Using EBaT8 to expand EBV- and CMV-specific CTLs obtained from PBMCs
To determine the feasibility of the EBaT8 protocol for expanding EBV-specific (not only BMLF-1) and CMV-specific CTLs, we applied the EBaT8 with EBV-PPs (comprising 43 MHC-I/II-restricted peptides) to PBMCs from three unrelated healthy donors followed by examining the EBV-specific cytotoxicity of cultured CTLs. The number of activated CTLs was higher in the EBV-PP treatment group than in the non-EBV-PP treatment group (Fig. 4A). Co-incubating EBV-PP-labeled PBMCs with autologous CTLs subjected to EBV-PP treatment resulted in a significantly higher number of apoptotic PBMCs relative to co-incubation with autologous CTLs without EBV-PP treatment (Fig. 4B & C). This finding indicates that the EBaT8 protocol can be applied to expand EBV-specific CTLs other than BMLF-1.
Then, we modified the EBaT8 protocol by replacing EBV-PPs with CMV-PPs (PepTivator CMV pp65) and using them in CMV-specific CTL cultivation from three unrelated healthy donors to evaluate the applicability of EBaT8 in expanding virus-specific CTLs other than EBV. In the preliminary test, the proportion of CMV-specific CTLs peaked on Day 6 rather than Day 9 (data not shown).
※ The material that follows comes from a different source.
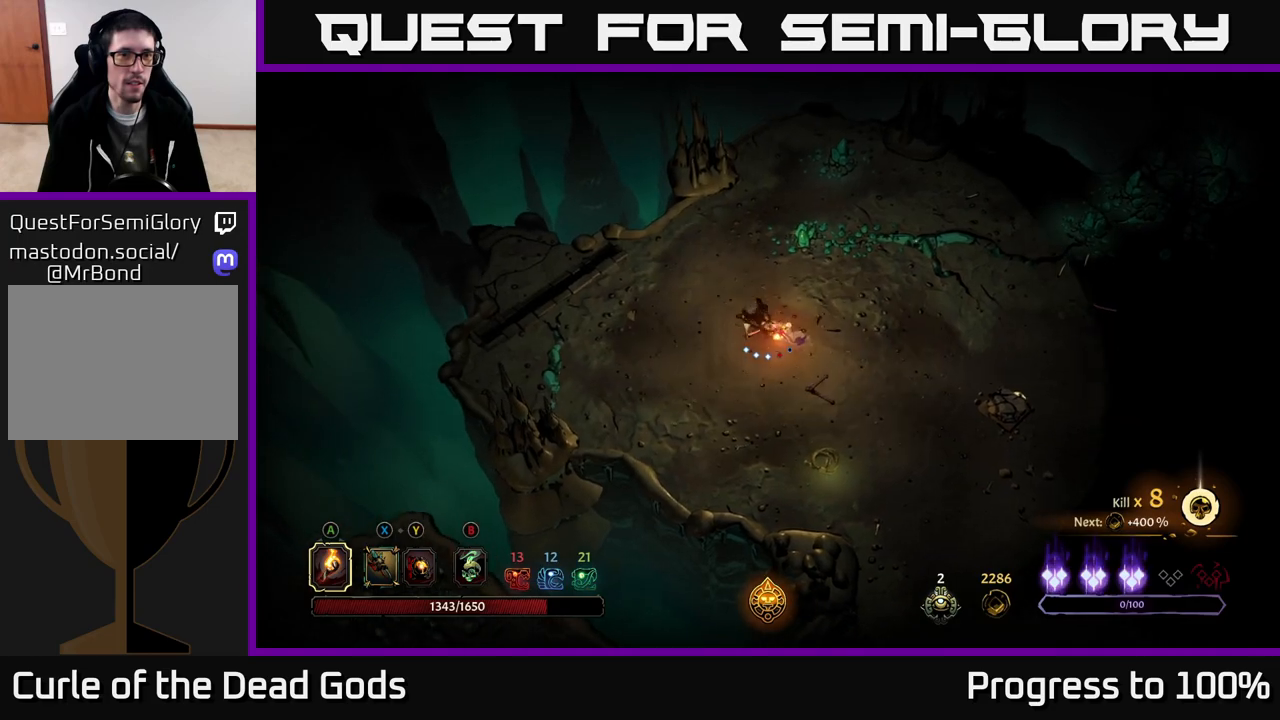
{"buttons": [], "left_stick": "up-left", "right_stick": "center", "events": [[267, "left_stick", "left"], [483, "left_stick", "up-left"]]}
Therefore, we shortened the culturing period of the EBaT8 protocol from 9 to 6 days for CMV-specific CTLs. The amount of proliferated activated CTLs obtained from the CMV-PP treatment group was higher than that obtained from the non-CMV-PP treatment group (Fig. 5A). Furthermore, the CTLs obtained from the CMV-PP treatment group exhibited higher CMV-specific cytotoxicity against CMV-PP-labeled PBMCs than those obtained from the non-CMV-PP treatment group (Fig. 5B & C). This finding suggests that the EBaT8 protocol can expand virus-specific CTLs ex vivo, not only EBV-specific but also CMV-specific.
Discussion
In this study, we developed a novel protocol (EBaT8) for the ex vivo expanding EBV-specific CTLs from PBMCs in 9 days. In the EBaT8 protocol, IL-15 is synergized with IL-2 to induce antigen-mediated CTL growth. Concurrent IFN-α treatment and TCR engagement further enhance EBV-specific CTL growth and their EBV-specific cytotoxicity. Additionally, the successful expansion of the CMV-specific CTLs by the EBaT8 protocol suggested that the EBaT8 can extend to expand other virus-specific CTLs.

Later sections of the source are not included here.